*TASK DIRECTIONS:*
Restate, exactly as written, the entries below from the line that holds "middle dip: (216, 259)" through the line that holds "pinky pip: (412, 277)". Pictures are not part of the copy.

[INPUT — start]

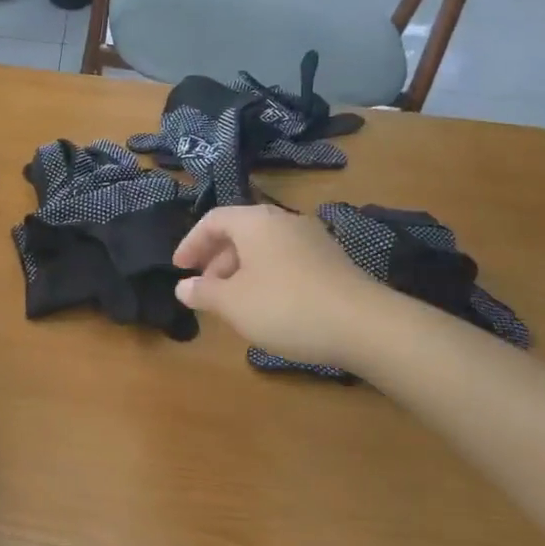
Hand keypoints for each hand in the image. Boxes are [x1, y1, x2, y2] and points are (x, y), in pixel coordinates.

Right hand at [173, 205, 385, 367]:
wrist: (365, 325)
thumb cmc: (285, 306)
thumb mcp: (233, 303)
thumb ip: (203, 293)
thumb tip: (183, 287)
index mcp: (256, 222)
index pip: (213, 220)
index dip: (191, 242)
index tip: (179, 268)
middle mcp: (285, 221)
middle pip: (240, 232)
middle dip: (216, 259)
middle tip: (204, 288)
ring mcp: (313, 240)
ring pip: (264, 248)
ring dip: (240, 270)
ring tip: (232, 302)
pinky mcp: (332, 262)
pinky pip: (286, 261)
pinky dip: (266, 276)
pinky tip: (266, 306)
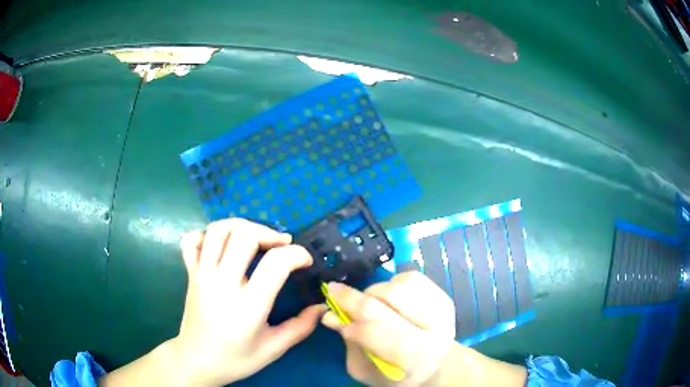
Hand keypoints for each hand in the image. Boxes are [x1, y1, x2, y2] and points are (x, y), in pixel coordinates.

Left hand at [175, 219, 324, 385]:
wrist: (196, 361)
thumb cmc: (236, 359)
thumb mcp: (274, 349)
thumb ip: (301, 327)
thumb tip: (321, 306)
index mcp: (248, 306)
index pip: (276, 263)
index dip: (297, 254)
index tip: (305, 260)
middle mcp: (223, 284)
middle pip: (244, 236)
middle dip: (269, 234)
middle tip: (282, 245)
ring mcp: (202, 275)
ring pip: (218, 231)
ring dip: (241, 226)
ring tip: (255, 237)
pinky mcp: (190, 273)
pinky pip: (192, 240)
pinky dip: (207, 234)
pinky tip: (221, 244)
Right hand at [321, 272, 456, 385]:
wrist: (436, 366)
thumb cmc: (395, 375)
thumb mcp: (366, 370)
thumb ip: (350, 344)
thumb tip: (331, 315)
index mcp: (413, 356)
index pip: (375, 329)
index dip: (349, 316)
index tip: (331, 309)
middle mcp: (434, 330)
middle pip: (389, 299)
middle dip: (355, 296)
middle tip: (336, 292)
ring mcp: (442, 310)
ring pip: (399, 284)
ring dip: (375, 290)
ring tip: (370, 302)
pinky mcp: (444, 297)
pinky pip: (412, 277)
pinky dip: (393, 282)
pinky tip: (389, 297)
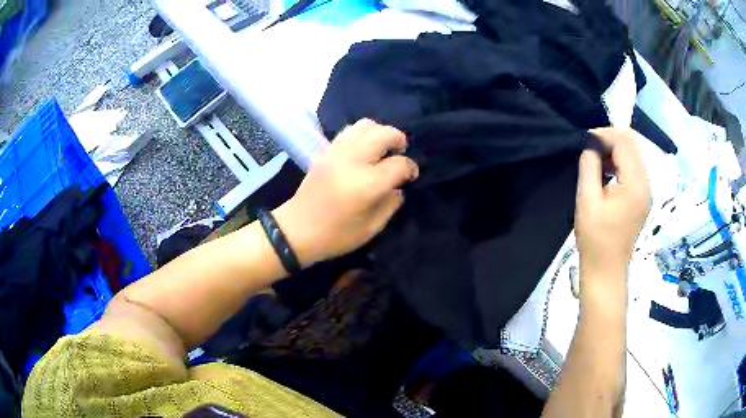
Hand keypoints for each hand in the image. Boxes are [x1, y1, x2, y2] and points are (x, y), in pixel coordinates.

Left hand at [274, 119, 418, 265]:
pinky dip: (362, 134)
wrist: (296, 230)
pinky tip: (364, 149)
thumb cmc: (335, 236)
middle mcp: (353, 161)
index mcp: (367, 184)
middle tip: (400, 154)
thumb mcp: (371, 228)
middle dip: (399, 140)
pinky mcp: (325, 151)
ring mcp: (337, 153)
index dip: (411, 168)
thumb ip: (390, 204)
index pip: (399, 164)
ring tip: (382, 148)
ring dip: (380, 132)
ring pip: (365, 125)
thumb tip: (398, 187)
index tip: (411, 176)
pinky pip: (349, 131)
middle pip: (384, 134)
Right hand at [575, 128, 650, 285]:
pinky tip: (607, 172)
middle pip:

[INPUT — finish]
[INPUT — start]

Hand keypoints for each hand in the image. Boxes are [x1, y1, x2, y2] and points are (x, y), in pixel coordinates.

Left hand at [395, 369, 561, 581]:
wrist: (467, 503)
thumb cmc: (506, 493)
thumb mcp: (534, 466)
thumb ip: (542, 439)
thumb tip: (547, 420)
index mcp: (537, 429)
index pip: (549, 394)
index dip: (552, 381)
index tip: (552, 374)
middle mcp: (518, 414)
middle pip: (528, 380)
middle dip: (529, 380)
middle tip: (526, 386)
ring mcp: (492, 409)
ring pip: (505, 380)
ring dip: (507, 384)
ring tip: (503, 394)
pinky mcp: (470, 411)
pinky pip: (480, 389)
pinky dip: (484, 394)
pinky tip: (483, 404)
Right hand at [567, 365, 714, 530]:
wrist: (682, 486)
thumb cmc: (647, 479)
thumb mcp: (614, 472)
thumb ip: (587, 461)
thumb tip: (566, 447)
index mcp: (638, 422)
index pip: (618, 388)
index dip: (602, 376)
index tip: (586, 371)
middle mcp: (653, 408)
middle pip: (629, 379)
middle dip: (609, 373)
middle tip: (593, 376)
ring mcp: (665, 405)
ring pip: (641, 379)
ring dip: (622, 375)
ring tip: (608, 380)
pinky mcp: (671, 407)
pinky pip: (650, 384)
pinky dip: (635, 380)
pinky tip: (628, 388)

[INPUT — finish]

*COMPLETED EXERCISE:*
middle dip: (216, 259)
middle tip: (204, 288)
ring mcp: (313, 240)
ring pip: (264, 248)
ring dip: (240, 270)
ring tip: (232, 302)
pinky mcp: (332, 262)
pinky pip: (286, 261)
pinky dip: (266, 276)
pinky tip: (266, 306)
Hand keypoints for each hand in the image. Boxes are [x1, y1, x2, y2] and points are (x, y), in pixel coordinates.

Left hand at [175, 219, 324, 385]:
wrist: (196, 361)
thumb cmc: (236, 359)
thumb mcp: (274, 349)
thumb ip: (301, 327)
thumb tip: (321, 306)
index mcp: (248, 306)
index pip: (276, 263)
index dip: (297, 254)
index tip: (305, 260)
middle mcp: (223, 284)
middle pip: (244, 236)
middle dip: (269, 234)
middle tip: (282, 245)
ring mcp: (202, 275)
ring pip: (218, 231)
ring dip: (241, 226)
ring tip: (255, 237)
pinky mcp: (190, 273)
pinky pip: (192, 240)
pinky dip: (207, 234)
pinky tip: (221, 244)
Right hand at [321, 272, 456, 385]:
wrist: (436, 366)
thumb cmc: (395, 375)
thumb mcp: (366, 370)
thumb ip: (350, 344)
thumb tip: (331, 315)
index mcp: (413, 356)
index pip: (375, 329)
index dip: (349, 316)
index tip: (331, 309)
middle mcp: (434, 330)
middle pip: (389, 299)
middle dip: (355, 296)
middle tip: (336, 292)
ring mcp: (442, 310)
ring pip: (399, 284)
ring dip: (375, 290)
ring tip: (370, 302)
pinky mcp: (444, 297)
pinky pip: (412, 277)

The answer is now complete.